Désir de renaissance

Les monts Hellala et Sidi Makhlouf qui clôturent l’ancien aârch de Meténane par le nord et qui étaient des éléments importants du décor et de l’environnement ont été réduits pendant la décennie (1994-2004) à des refuges de terroristes et des zones de repli. L’activité subversive a commencé ici en même temps que dans la commune limitrophe, Zbarbar ; c’était à la fin de l’année 1992. Le CW 125 desservant Ouled Sidi Yahia, Ouled Madani, Beni Mecil et Ouled Makhlouf était considéré comme une  »zone libérée » avec l’ensemble des massifs, pistes et hameaux voisins. Ces derniers ont été désertés par les populations vers des cieux plus  »cléments » sur le plan sécuritaire ; car, sur le plan social, la misère les poursuit partout et particulièrement dans les  »ceintures de chasteté » qui se sont créées autour des banlieues d’Alger.

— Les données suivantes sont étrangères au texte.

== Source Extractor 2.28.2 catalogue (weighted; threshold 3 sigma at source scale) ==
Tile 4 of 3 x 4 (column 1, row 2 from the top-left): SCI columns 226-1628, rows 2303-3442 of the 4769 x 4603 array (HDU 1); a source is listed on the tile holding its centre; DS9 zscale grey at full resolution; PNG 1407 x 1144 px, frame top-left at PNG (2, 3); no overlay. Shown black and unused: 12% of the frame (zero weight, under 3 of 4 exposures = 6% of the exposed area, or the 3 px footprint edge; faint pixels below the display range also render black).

Le massif de Hellala, ayant subi d’intenses bombardements pendant plusieurs années, voit sa face défigurée et son matériel végétal réduit à néant. La pinède de 1 600 ha qui trônait sur les versants de Oued Soufflat n’est maintenant que l’ombre d’elle-même. Tout l’environnement et tous les aspects de la vie ont été bouleversés par les événements douloureux de la fin du dernier siècle. Au début des années 2000, le taux d’accroissement démographique a décrû pour évoluer en croissance négative vu le dépeuplement ayant touché les bourgades de la région suite à la dégradation de la situation sécuritaire et à la pression du chômage. Ce n’est qu’au cours de ces dernières années qu’un semblant de vie a repris ses droits sur ces buttes livrées trop longtemps au silence et à l’abandon. Mais la méfiance demeure de mise. Il n’est pas facile d’engager une discussion sur ce qui est appelé ici, faute de mieux, les  »événements ».